RECORDS SUPPLIED ▸

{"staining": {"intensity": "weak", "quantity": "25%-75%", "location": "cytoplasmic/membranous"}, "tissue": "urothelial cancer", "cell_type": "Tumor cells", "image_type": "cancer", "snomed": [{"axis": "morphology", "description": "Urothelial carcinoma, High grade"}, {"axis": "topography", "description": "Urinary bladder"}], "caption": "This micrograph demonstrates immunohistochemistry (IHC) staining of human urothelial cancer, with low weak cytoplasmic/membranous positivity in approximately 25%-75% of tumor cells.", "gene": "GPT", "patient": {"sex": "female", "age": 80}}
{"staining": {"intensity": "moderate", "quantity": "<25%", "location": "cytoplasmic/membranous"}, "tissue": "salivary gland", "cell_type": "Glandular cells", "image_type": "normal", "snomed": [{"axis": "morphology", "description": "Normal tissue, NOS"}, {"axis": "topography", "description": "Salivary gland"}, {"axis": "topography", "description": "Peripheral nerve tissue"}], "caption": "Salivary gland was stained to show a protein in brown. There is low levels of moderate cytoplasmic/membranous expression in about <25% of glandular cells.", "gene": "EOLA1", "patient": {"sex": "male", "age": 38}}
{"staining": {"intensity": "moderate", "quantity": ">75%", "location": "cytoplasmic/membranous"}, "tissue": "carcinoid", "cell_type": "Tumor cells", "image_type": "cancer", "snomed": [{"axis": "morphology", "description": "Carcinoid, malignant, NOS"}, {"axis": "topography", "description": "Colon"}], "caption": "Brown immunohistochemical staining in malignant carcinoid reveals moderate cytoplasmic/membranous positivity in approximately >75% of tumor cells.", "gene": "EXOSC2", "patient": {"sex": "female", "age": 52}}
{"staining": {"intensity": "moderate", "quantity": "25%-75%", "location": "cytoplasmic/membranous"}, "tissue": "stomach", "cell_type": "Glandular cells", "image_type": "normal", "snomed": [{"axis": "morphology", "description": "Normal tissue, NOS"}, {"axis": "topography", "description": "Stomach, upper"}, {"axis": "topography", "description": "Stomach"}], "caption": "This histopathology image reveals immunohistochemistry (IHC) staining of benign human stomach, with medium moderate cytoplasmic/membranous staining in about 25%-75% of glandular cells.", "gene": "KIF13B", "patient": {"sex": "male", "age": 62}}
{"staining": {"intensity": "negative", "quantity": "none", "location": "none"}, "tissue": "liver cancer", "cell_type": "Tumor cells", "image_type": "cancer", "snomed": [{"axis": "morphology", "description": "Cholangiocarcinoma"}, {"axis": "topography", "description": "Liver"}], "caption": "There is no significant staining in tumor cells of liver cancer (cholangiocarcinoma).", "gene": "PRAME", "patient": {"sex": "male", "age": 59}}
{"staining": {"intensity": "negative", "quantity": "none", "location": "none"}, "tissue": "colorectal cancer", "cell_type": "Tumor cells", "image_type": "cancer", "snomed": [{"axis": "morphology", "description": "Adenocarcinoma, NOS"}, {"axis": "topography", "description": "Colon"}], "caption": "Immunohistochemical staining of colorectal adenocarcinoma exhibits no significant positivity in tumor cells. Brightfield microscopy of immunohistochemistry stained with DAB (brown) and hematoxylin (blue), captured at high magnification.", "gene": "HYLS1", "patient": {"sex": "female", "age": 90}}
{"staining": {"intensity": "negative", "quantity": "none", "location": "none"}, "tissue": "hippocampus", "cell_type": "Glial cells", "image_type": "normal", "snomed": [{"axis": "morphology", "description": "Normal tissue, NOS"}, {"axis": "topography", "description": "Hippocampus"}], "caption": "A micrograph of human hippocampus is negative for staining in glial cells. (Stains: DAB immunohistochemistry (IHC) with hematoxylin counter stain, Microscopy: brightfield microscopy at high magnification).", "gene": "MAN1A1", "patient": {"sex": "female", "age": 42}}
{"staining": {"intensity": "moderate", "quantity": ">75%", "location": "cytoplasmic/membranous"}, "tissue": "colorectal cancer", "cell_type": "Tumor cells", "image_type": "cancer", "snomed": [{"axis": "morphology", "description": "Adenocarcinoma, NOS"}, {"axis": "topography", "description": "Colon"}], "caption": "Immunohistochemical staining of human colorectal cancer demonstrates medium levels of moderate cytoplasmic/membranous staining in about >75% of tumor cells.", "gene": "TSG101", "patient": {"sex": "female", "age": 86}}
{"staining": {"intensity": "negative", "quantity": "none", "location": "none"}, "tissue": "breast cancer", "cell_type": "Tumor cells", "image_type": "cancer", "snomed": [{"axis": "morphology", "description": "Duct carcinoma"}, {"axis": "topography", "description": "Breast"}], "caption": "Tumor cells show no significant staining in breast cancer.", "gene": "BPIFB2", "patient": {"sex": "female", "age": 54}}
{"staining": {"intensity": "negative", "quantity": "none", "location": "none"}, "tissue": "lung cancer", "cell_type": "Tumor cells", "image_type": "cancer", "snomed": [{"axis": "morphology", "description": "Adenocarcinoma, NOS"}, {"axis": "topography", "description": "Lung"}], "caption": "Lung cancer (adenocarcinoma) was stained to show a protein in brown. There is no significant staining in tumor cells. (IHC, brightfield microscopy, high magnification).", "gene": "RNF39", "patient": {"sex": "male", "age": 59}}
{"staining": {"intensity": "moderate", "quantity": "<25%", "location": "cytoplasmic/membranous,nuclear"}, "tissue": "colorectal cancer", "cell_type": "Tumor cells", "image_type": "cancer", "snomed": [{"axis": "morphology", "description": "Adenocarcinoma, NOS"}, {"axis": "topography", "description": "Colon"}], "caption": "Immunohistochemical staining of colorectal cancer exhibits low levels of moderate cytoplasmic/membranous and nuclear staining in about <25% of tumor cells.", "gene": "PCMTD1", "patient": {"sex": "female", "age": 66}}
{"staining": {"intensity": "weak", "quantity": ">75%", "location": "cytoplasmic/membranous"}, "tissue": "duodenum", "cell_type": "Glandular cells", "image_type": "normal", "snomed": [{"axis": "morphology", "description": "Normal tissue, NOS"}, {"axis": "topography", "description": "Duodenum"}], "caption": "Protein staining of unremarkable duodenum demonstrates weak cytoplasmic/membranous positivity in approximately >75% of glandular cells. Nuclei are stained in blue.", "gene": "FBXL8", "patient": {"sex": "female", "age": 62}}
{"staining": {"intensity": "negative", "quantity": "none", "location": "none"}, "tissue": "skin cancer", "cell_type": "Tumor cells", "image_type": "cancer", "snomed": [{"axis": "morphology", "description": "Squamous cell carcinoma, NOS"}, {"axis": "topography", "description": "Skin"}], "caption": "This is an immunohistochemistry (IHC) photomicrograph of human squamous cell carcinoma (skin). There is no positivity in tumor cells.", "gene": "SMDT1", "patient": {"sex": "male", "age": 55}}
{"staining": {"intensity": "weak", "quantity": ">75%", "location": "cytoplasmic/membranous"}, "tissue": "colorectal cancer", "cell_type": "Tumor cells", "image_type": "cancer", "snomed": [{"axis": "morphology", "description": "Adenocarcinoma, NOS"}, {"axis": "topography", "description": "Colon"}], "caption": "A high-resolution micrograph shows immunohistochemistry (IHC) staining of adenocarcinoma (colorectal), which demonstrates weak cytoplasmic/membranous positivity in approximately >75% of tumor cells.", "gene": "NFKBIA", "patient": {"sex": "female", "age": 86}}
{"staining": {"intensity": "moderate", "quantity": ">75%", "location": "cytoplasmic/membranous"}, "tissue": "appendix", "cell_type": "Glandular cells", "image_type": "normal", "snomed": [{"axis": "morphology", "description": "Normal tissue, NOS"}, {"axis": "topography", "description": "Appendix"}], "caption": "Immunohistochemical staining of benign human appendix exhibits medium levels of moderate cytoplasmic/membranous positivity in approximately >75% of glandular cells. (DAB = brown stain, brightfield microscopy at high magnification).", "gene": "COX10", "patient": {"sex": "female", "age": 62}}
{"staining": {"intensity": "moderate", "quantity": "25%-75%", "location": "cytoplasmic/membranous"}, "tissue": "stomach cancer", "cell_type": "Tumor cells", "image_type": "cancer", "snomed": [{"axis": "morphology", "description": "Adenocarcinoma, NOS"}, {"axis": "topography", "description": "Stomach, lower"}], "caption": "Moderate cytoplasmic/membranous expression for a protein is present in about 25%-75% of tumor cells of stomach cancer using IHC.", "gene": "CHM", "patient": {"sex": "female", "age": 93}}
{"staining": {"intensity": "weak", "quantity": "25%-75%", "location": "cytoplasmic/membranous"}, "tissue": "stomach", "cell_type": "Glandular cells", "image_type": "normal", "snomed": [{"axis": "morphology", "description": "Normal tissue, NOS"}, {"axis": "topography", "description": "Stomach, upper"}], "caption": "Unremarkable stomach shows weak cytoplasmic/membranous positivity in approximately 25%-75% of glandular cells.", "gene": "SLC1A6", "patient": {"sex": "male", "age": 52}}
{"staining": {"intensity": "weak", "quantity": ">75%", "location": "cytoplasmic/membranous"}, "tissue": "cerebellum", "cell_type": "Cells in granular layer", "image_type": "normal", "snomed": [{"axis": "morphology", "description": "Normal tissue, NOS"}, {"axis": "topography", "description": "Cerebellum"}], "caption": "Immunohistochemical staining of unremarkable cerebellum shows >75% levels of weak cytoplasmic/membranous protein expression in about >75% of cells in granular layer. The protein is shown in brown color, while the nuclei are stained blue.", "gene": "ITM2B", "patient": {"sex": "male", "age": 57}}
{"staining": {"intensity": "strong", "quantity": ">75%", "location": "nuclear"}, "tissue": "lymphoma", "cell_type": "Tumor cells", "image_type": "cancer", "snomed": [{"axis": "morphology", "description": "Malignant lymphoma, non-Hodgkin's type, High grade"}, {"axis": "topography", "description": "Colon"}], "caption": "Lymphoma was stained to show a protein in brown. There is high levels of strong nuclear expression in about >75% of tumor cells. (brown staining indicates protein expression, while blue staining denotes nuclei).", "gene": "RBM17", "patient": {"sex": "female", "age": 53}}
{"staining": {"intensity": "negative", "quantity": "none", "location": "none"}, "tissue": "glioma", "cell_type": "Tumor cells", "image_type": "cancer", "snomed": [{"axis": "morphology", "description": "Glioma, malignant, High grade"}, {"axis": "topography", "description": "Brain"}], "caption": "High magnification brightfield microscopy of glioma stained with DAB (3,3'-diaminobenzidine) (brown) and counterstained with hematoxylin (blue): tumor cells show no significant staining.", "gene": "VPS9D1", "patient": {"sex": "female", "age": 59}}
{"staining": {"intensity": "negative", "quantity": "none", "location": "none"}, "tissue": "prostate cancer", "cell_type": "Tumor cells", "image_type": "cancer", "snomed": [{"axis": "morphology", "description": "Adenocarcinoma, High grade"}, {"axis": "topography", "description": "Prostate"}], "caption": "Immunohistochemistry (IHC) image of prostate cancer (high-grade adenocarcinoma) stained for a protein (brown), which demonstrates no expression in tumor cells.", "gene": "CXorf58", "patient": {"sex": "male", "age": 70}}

ABOUT THIS EXERCISE ▸
Copy out only the lines above from the one with "histopathology image reveals" to the one with "of colorectal adenocarcinoma", inclusive, exactly as they stand.

WRITTEN SOLUTION ▸
{"staining": {"intensity": "moderate", "quantity": "25%-75%", "location": "cytoplasmic/membranous"}, "tissue": "stomach", "cell_type": "Glandular cells", "image_type": "normal", "snomed": [{"axis": "morphology", "description": "Normal tissue, NOS"}, {"axis": "topography", "description": "Stomach, upper"}, {"axis": "topography", "description": "Stomach"}], "caption": "This histopathology image reveals immunohistochemistry (IHC) staining of benign human stomach, with medium moderate cytoplasmic/membranous staining in about 25%-75% of glandular cells.", "gene": "KIF13B", "patient": {"sex": "male", "age": 62}}
{"staining": {"intensity": "negative", "quantity": "none", "location": "none"}, "tissue": "liver cancer", "cell_type": "Tumor cells", "image_type": "cancer", "snomed": [{"axis": "morphology", "description": "Cholangiocarcinoma"}, {"axis": "topography", "description": "Liver"}], "caption": "There is no significant staining in tumor cells of liver cancer (cholangiocarcinoma).", "gene": "PRAME", "patient": {"sex": "male", "age": 59}}
{"staining": {"intensity": "negative", "quantity": "none", "location": "none"}, "tissue": "colorectal cancer", "cell_type": "Tumor cells", "image_type": "cancer", "snomed": [{"axis": "morphology", "description": "Adenocarcinoma, NOS"}, {"axis": "topography", "description": "Colon"}], "caption": "Immunohistochemical staining of colorectal adenocarcinoma exhibits no significant positivity in tumor cells. Brightfield microscopy of immunohistochemistry stained with DAB (brown) and hematoxylin (blue), captured at high magnification.", "gene": "HYLS1", "patient": {"sex": "female", "age": 90}}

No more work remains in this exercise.